The issue thus becomes whether this request turned the consensual encounter into a seizure. In
People v. Walter, 374 Ill. App. 3d 763 (2007), this court acknowledged that there was ample foreign
authority to support a holding that submission to field sobriety testing constituted a seizure under
the fourth amendment (id. at 767-771 (citing cases)), but declined to adopt a per se rule because
the determination depended on the circumstances surrounding the request and the nature of the
request itself (id. at 772). The court explained that it need not address the issue because, even
assuming the request to perform field sobriety tests was a seizure in that case, the testing was
justified under the fourth amendment. Id. at 773.
- 34 - ¶ 74 As in Walter, we need not decide whether defendant was seized when he submitted to field
sobriety testing because, even assuming a seizure occurred at that point, the seizure did not run
afoul of the fourth amendment. The administration of field sobriety testing “requires only
reasonable suspicion unless the circumstances otherwise show that an arrest took place.” Id.
Factors relevant to determining whether a defendant has been arrested for DUI are: “ ‘(1) the
issuance of a citation; (2) the administration of field sobriety tests; (3) the transportation to a police
station [citation]; (4) the police officer’s continuing possession of an individual’s driver’s license;
(5) the handcuffing of the individual or the placing of the individual in the squad car [citation];
and (6) the duration of the individual’s detention [citation].’ ” Id. (quoting People v. Fortney, 297
Ill. App. 3d 79, 86 (1998)).
¶ 75 Based on the foregoing factors, defendant was not under arrest when Loyd asked him to
perform field sobriety tests. Other than retaining defendant’s driver’s license and requesting that
he perform field sobriety tests, defendant had not been issued a citation, handcuffed, placed in a
squad car, or transported to a police station. Under these circumstances, defendant was not under
arrest at the time he submitted to field sobriety testing. Village of Lincolnshire v. Kelly, 389 Ill.

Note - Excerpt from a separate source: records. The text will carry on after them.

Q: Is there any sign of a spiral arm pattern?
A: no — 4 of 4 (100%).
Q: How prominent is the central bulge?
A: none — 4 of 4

App. 3d 881, 886 (2009) (the defendant was not under arrest where, aside from the officer
administering field sobriety tests and possessing her driver’s license, no citation had been issued,
she was not handcuffed or placed in a squad car, and she did not argue she was under arrest at the
time she submitted to the testing); Walter, 374 Ill. App. 3d at 773. Accordingly, we need only
determine whether the field sobriety testing was supported by reasonable suspicion. Walter, 374
Ill. App. 3d at 773.
¶ 76 Here, the field sobriety testing was supported by reasonable suspicion. Loyd testified that,
before administering the tests, he smelled an odor of alcohol on defendant’s breath, defendant’s
- 35 - speech was slurred, he had a flushed complexion, and his eyes were red, watery, bloodshot, and
dilated. Defendant also admitted that he had been drinking. Defendant was alone in a rural area
near a truck that had left the roadway and become stuck in a snowbank, and when asked where he
was going, he described where he was attempting to drive. He never stated that he was not the
driver of the truck or that anyone else was in the car with him. Under these circumstances, Loyd
had a reasonable suspicion, grounded in specific and articulable facts, that defendant was driving
under the influence when he requested field sobriety testing. Kelly, 389 Ill. App. 3d at 886-887;
Walter, 374 Ill. App. 3d at 774-75 (field sobriety tests supported by reasonable suspicion where
the defendant’s eyes were bloodshot, he had a strong odor of alcohol on his breath, he admitted
drinking four glasses of beer, and, while he did not specifically admit he had been the driver, it
was reasonable to suspect that he was). Therefore, even if the testing constituted a seizure, it was
permissible under Terry. Kelly, 389 Ill. App. 3d at 887.
¶ 77 Further, the Terry stop did not transform into an arrest when defendant was allowed to
warm up in the squad car or transported to the Kingston police station. Both times defendant
entered the squad car, defendant entered voluntarily and Loyd specifically told defendant he was
not under arrest. Loyd offered to transport defendant to a local police station so that he could do
the remaining field sobriety tests in a warm environment. Defendant was initially hesitant but
ultimately stated that he could not do the tests outdoors and voluntarily walked to Loyd’s squad
car. Transporting defendant to another location, including a police department, during an
investigatory stop does not necessarily turn the seizure into an arrest. See, e.g., Florida v. Royer,
460 U.S. 491, 504 (1983) (“[T]here are undoubtedly reasons of safety and security that would
justify moving a suspect from one location to another during an investigatory detention.”); People
v. Alvizures, 2024 IL App (1st) 221634-U, ¶ 35 (due to snowy conditions and defendant’s advanced
- 36 - years, transporting defendant to police station to complete field sobriety tests did not transform the
investigatory stop into an arrest); People v. Ollie, 333 Ill. App. 3d 971, 981-82 (2002) (defendant
was not under arrest when officers transported him to a police station to continue an investigation
where defendant went voluntarily, officers did not use force, and defendant was not handcuffed);
People v. Vena, 122 Ill. App. 3d 154, 163 (1984) (given the blizzard conditions, transporting the
defendants to the police station to continue the investigation was no more intrusive than keeping
them outside or in a squad car as there was no indication the officers did so to conduct interrogation
or engage in any actions beyond completing the investigation).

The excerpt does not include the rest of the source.